Comscore and SeeHer expand gender equality measurement to digital platforms

The audience measurement company partnered with SeeHer in the US to extend the scoring system to digital advertising.

Getty Images
Getty Images

Audience measurement company Comscore has expanded on its partnership with the Association of National Advertisers’ (ANA) SeeHer initiative in the US by extending its gender equality-focused measurement capability to digital platforms.

The new measurement tool allows marketers to understand the importance of gender equality among targeted audiences directly within Comscore’s digital planning suite.

Digital media planners can contextualize their ads with scoring attributes from SeeHer’s Gender Equality Measure (GEM), a metric created in 2016 to track authentic representation of gender equality in traditional media and entertainment.

According to a press release, the partnership will give digital marketers the ability to “understand, beyond demographics, how to reach and engage consumers with a gender equality mindset.”

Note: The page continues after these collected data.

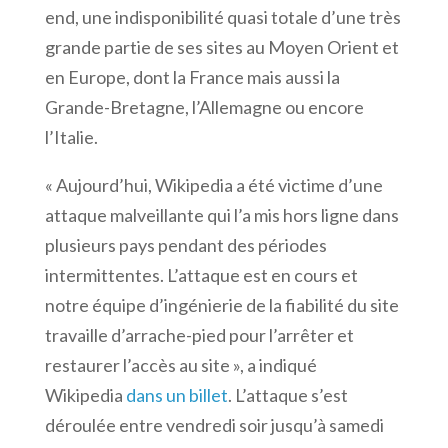
end, une indisponibilité quasi totale d’une très
grande partie de ses sites au Moyen Orient et
en Europe, dont la France mais aussi la
Grande-Bretagne, l’Allemagne ou encore
l’Italie.
« Aujourd’hui, Wikipedia a été victime d’une
attaque malveillante qui l’a mis hors ligne dans
plusieurs pays pendant des périodes
intermittentes. L’attaque est en cours et
notre équipe d’ingénierie de la fiabilité du site
travaille d’arrache-pied pour l’arrêter et
restaurer l’accès au site », a indiqué
Wikipedia
dans un billet
. L’attaque s’est
déroulée entre vendredi soir jusqu’à samedi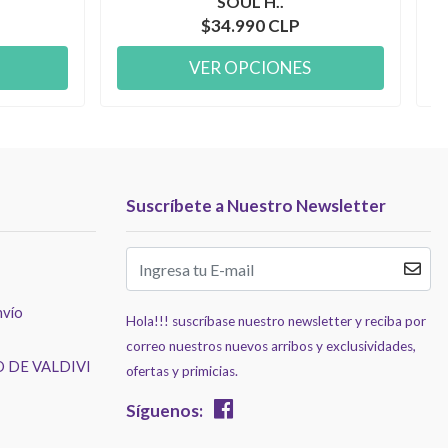
SOUL H..
$34.990 CLP
VER OPCIONES
Suscríbete a Nuestro Newsletter
nvío
Hola!!! suscríbase nuestro newsletter y reciba por
correo nuestros nuevos arribos y exclusividades,
 DE VALDIVI
ofertas y primicias.
Síguenos: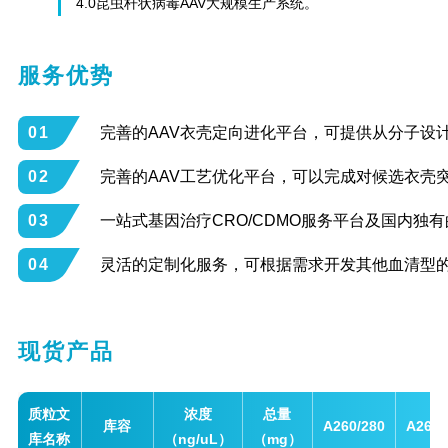
4.0昆虫杆状病毒AAV大规模生产系统。
服务优势
01
完善的AAV衣壳定向进化平台，可提供从分子设
02
完善的AAV工艺优化平台，可以完成对候选衣壳
03
一站式基因治疗CRO/CDMO服务平台及国内独有的
04
灵活的定制化服务，可根据需求开发其他血清型的
现货产品
质粒文
浓度
总量
库容
A260/280
A260/
库名称
（ng/uL）
（mg）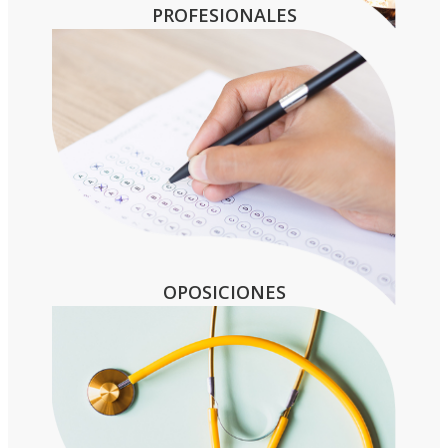
PROFESIONALES
OPOSICIONES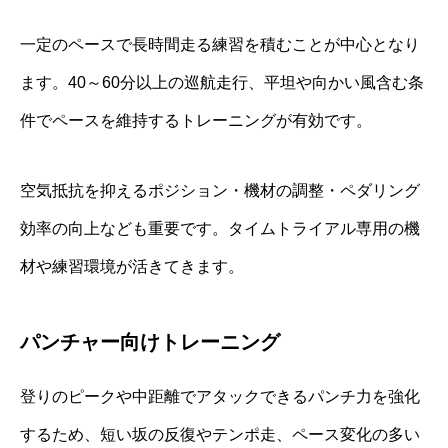
一定のペースで長時間走る練習を積むことが中心となり
ます。40～60分以上の巡航走行、平坦や向かい風含む条
件でペースを維持するトレーニングが有効です。
空気抵抗を抑えるポジション・機材の調整・ペダリング
効率の向上なども重要です。タイムトライアル専用の機
材や練習環境が活きてきます。
パンチャー向けトレーニング
登りのピークや中距離でアタックできるパンチ力を強化
するため、短い坂の反復やテンポ走、ペース変化の多い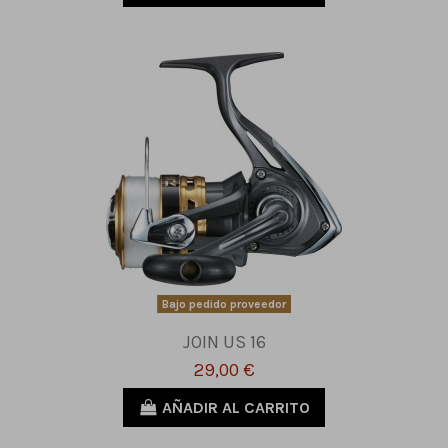
Bajo pedido proveedor
JOIN US 16
29,00 €
AÑADIR AL CARRITO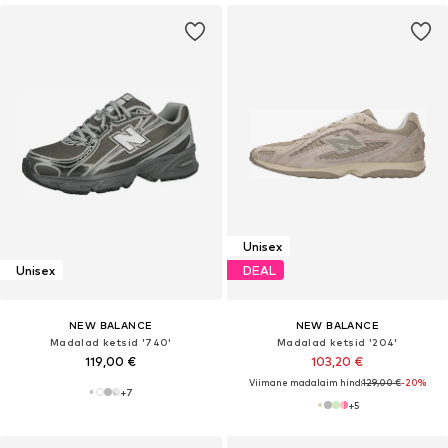
Unisex
Unisex
DEAL
NEW BALANCE
NEW BALANCE
Madalad ketsid '740'
Madalad ketsid '204'
119,00 €
103,20 €
Viimane madalaim hind:
129,00 €
-20%
+
7
+
5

Comscore’s expansion of the partnership with SeeHer, which works to increase accurate depictions of women and girls in advertising, builds on Comscore’s “belief that every dollar, every screen, every person counts,” said Danan Ren, senior vice president and head of client insights at Comscore. “It’s part of our greater effort to support responsible and representative media by leveraging our huge data set.”

The data brings a new depth of meaning to Comscore’s Plan Metrics Suite, added Ren.

“We need to go beyond just looking at demographics and generalizations to understand the psychographic components of the audience.”

This information, allows marketers to be “more intentional about messaging around gender equality around women,” said Latha Sarathy, chief research officer at the ANA. 

With the capability to understand a target audience’s support for gender equality already embedded into a highly used tool, Sarathy hopes that more marketers will make the effort to better understand audience attitudes around the issue, moving past demographics and stereotypes.

“[Stereotypes] can be used as a sort of crutch sometimes,” she added. “Those stereotypes don't really show thinking about the full dimensionality of women’s lives.”

Stereotypes are also not great for sales: data provided by SeeHer and Comscore noted that ads scoring high on the GEM scale increased sales by five times, and high-scoring programming doubled sales.

Not only do gender balanced ads prove beneficial for audiences of women and girls, but men as well. In fact, with regard to high GEM scoring ads, the biggest increases in sales were among men, particularly Hispanic and Black men, per Comscore and SeeHer data.

“It's important for men to see women as they want to be seen,” noted Sarathy.